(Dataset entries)
····················

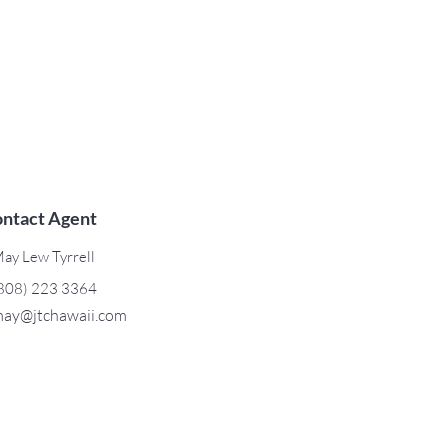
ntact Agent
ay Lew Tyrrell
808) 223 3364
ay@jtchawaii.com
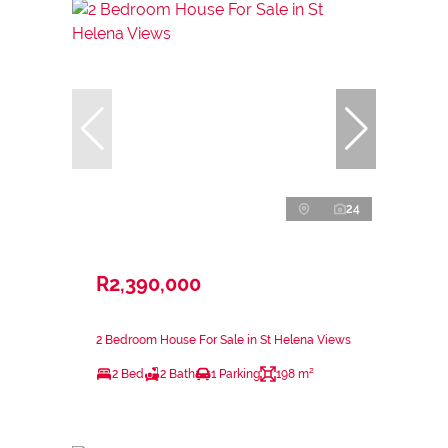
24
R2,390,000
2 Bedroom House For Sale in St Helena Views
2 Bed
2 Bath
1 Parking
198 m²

····················

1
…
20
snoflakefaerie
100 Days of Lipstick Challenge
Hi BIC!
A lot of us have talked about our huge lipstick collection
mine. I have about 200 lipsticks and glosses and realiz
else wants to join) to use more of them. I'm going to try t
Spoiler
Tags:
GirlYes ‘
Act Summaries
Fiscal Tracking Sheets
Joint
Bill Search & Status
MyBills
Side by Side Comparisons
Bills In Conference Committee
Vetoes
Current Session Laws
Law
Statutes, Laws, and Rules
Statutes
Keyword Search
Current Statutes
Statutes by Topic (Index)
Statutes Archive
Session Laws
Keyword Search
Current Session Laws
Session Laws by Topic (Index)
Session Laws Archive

····················

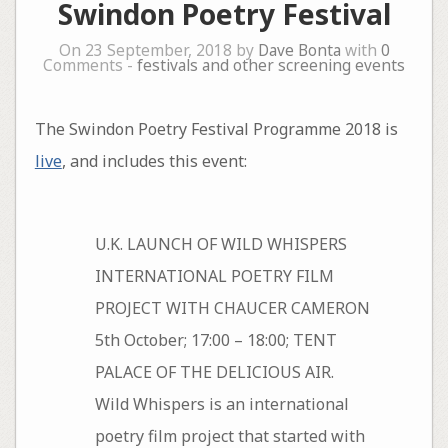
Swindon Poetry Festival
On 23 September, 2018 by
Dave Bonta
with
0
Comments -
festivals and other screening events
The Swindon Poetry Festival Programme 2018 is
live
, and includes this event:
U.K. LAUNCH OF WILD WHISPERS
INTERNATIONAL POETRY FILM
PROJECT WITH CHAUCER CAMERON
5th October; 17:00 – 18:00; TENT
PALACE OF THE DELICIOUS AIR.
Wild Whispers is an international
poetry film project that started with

····················

## Task to complete:
Every line from the line containing "PALACE OF THE DELICIOUS AIR." through the line containing "poetry film project that started with" in the records above must be retyped exactly. Leave out the rest.

## Reply to the task:
PALACE OF THE DELICIOUS AIR.
Wild Whispers is an international
poetry film project that started with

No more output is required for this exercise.